Medical Devices & Technology

Low-cost, portable “head only” MRI scanner that could fit in an ambulance

Unknown photographer, Public domain, via Wikimedia Commons (Representative image)

When it comes to brain scans for assessing head trauma, detecting brain cancer, and performing numerous other tests, magnetic resonance imaging (MRI) is the best option, but MRI scanners are costly, require special infrastructure, and are immobile.

Now a team led by investigators at Massachusetts General Hospital (MGH) has developed a low-cost, compact, portable and low-power “head only” MRI scanner that could be mounted in an ambulance, wheeled into a patient’s room, or put in small clinics or doctors’ offices around the world. The advance is described in a study published in Nature Biomedical Engineering.

“Although MRI is the premier imaging modality for brain imaging, the purchase and installation of traditional high-field MRI scanners can be prohibitively expensive and difficult,” says lead author Clarissa Zimmerman Cooley, PhD, an investigator in Radiology at MGH’s Athinoula A. Martinos Center for Biomedical Imaging.

“Even in a hospital where MRI scanners are available, there are cases where it may be too difficult or dangerous to transport the patient to scanner suites. The work in this paper was really motivated by this need for more accessible MRI.”

Cooley and her colleagues designed and tested a portable prototype scanner for brain MRI that can be plugged into a standard outlet and emits much less noise than traditional MRI scanners.

The magnet itself is about the size of a laundry basket, and the total weight of the full scanner system (including the magnet, coils, amplifiers, console and cart) is 230kg, or about 500 pounds, and the cart can be pushed by a single person for transport.

If the standard equipment components are replaced with custom efficient lightweight designs, the total weight could be reduced to 160 kg, or approximately 350 pounds.

When tested in three healthy adult volunteers, the scanner generated 3D brain images, typically within 10 minutes.

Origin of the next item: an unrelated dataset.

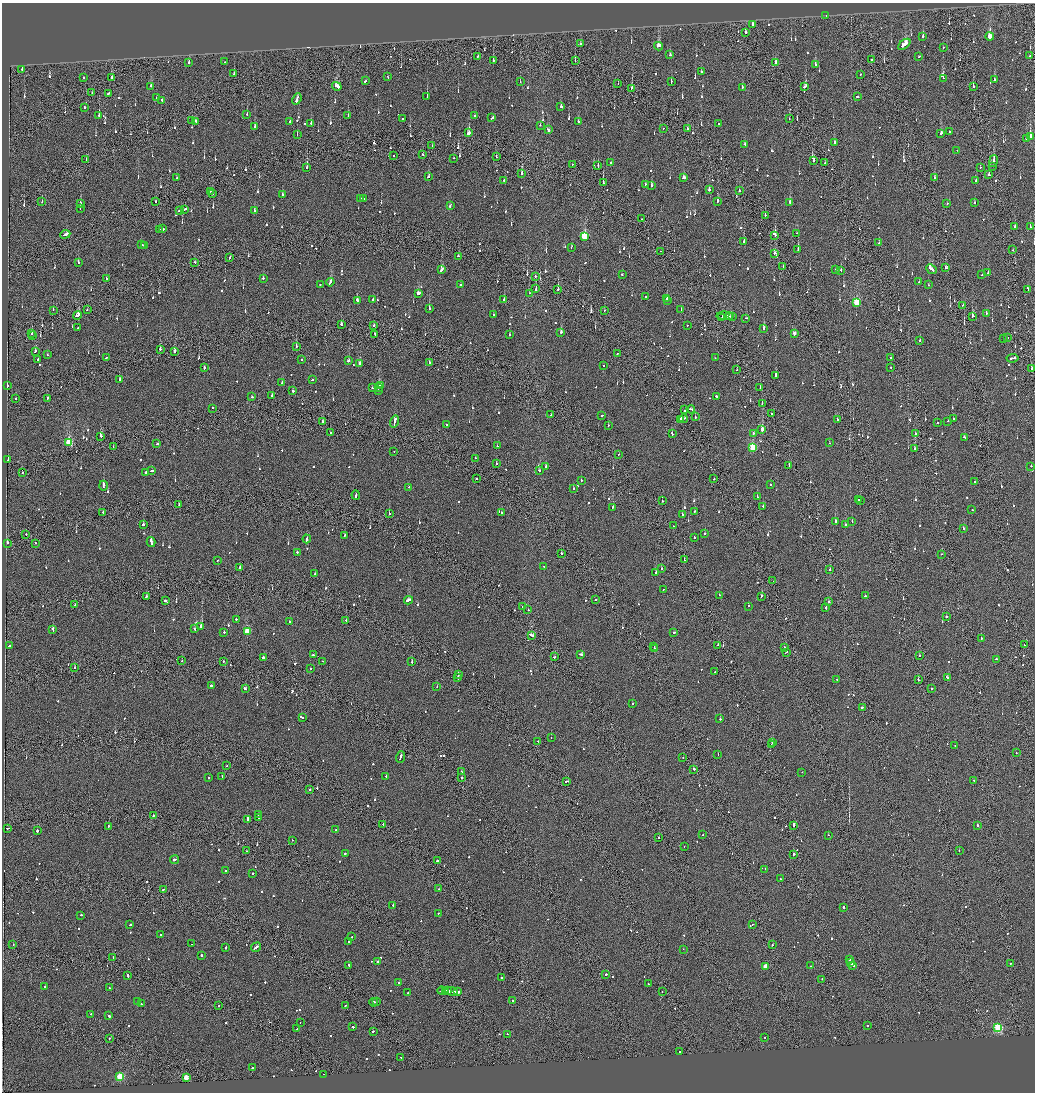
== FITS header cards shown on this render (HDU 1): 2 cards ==
NAXIS1  =                 2065
NAXIS2  =                 2180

“This type of technology could really extend the reach of MRI,” says Cooley. “With some further development, this could allow truly point-of-care, bedside brain imaging for patients or scanning in remote locations, where MRI has traditionally been unavailable.”

This research was supported by the National Institute of Biomedical Imaging and Bioengineering of the National Institutes of Health.